- [WORK ITEM] Pull out of the data below the stretch of lines bounded by the one containing "(670, 121) none" and the one containing "[354,594,692,606] [41,609,240,621] During", both bounds included, unchanged.

- [LISTED ENTRIES]
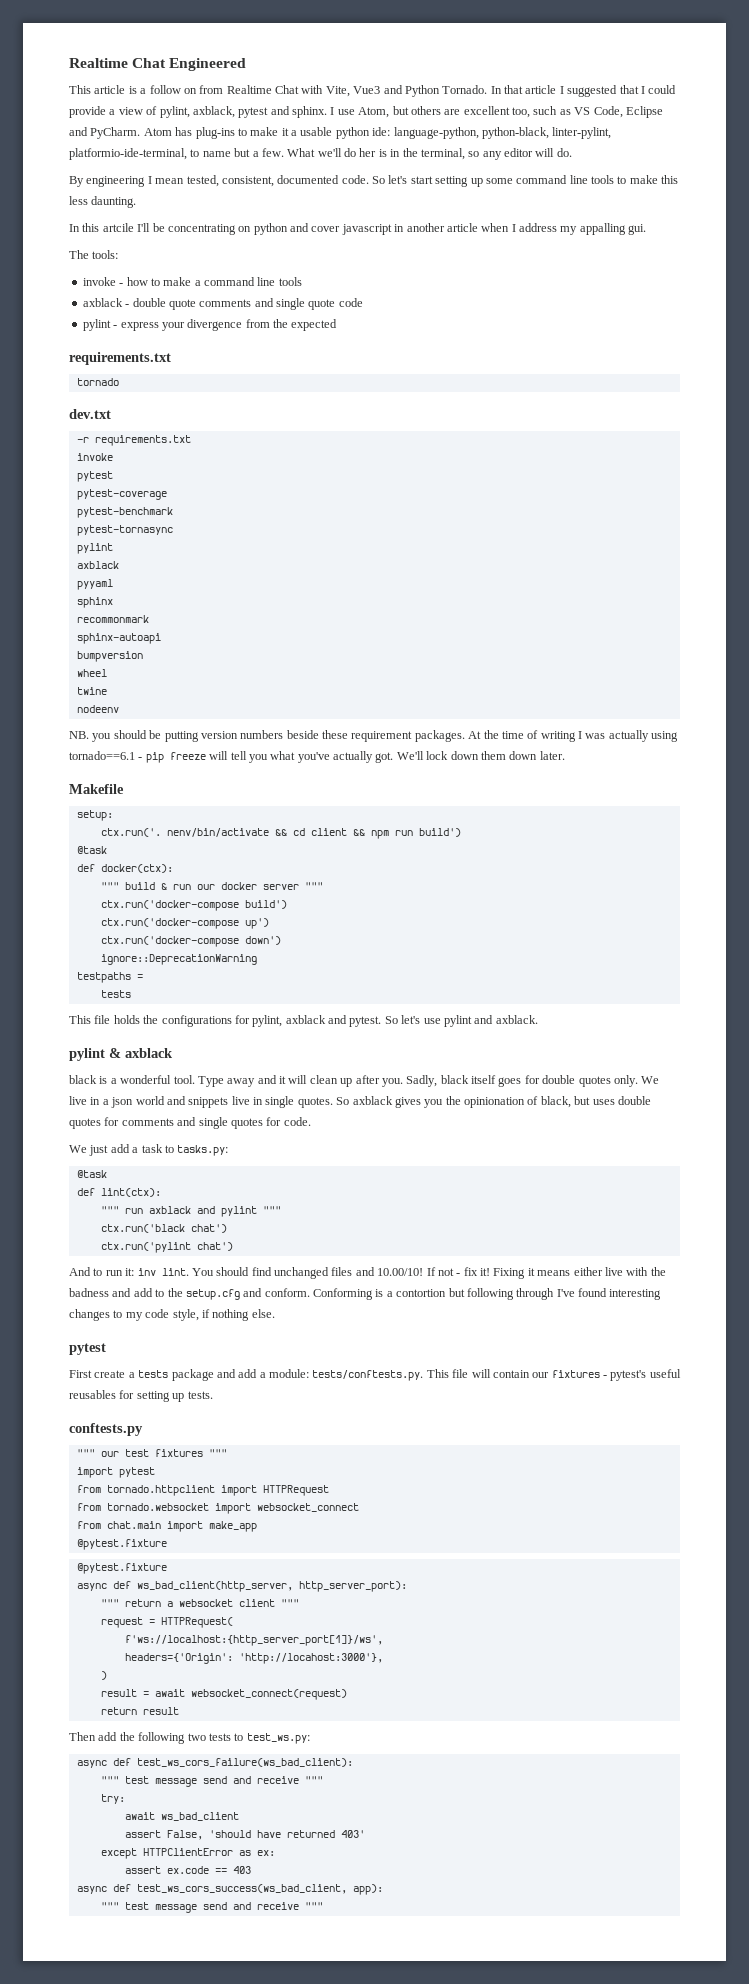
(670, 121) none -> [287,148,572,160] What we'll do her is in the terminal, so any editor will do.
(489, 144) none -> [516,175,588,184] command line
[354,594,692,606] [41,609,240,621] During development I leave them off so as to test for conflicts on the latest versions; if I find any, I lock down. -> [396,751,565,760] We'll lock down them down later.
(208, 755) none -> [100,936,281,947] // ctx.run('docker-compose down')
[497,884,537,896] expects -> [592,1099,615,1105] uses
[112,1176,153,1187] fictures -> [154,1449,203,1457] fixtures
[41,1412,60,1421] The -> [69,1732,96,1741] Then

---

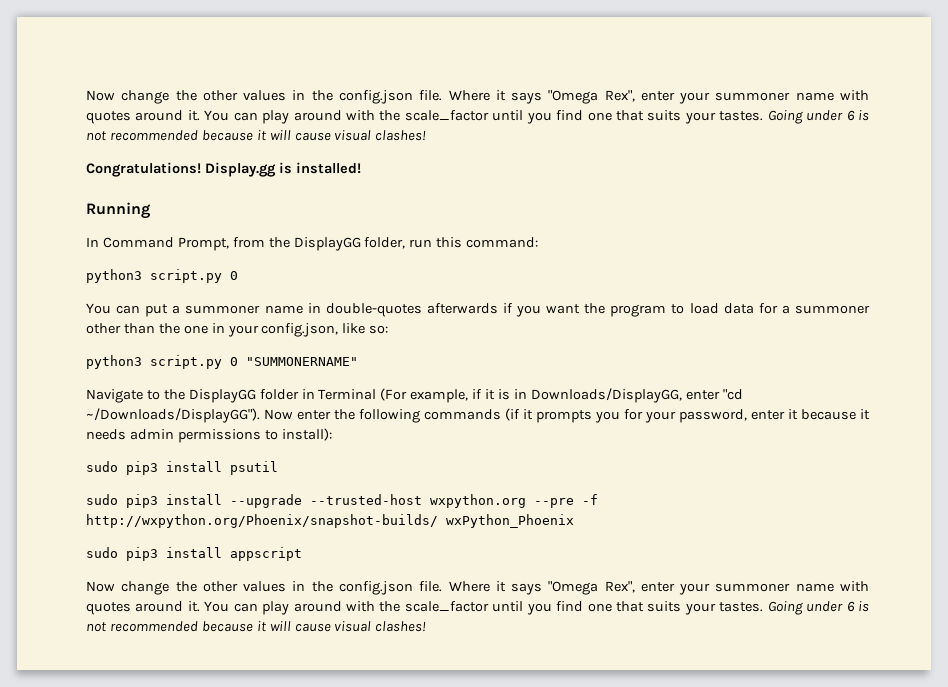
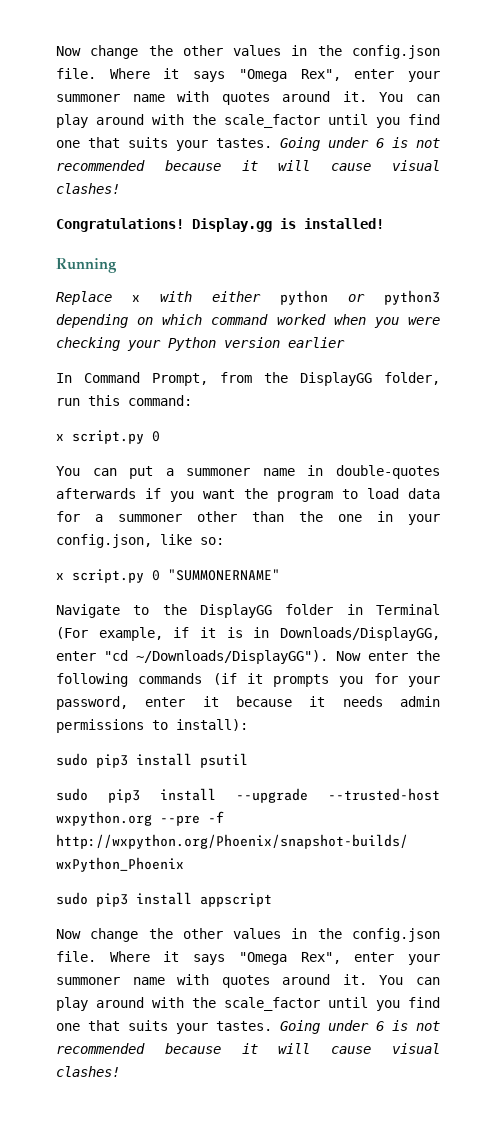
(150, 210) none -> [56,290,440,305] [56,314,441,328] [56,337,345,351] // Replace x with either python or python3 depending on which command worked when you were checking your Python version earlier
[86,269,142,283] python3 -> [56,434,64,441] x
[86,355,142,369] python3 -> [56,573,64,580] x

==

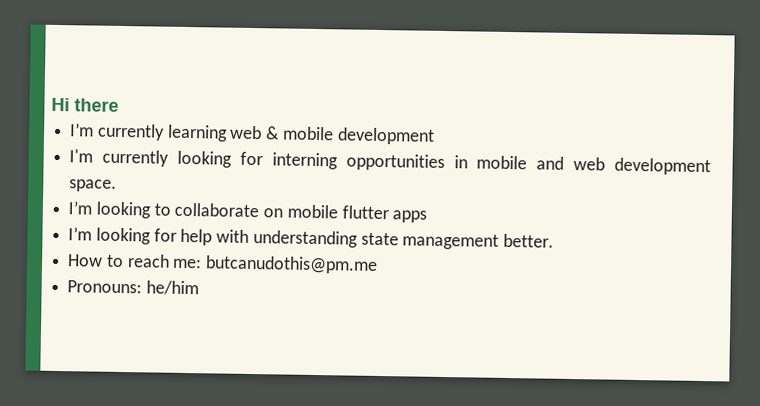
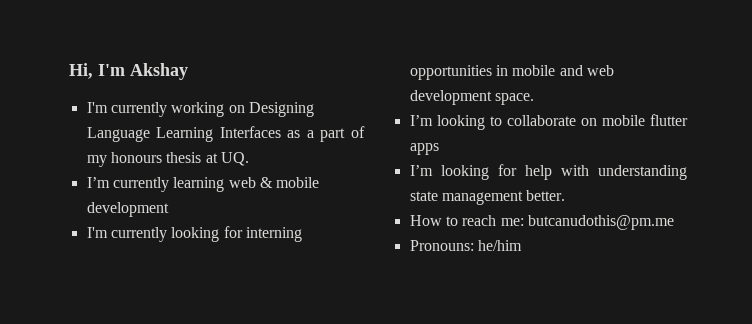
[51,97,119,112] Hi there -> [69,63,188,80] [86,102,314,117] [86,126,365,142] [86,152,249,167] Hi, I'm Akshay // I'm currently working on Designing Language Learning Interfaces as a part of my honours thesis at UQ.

- [TASK SOLUTION]
(670, 121) none -> [287,148,572,160] What we'll do her is in the terminal, so any editor will do.
(489, 144) none -> [516,175,588,184] command line
[354,594,692,606] [41,609,240,621] During development I leave them off so as to test for conflicts on the latest versions; if I find any, I lock down. -> [396,751,565,760] We'll lock down them down later.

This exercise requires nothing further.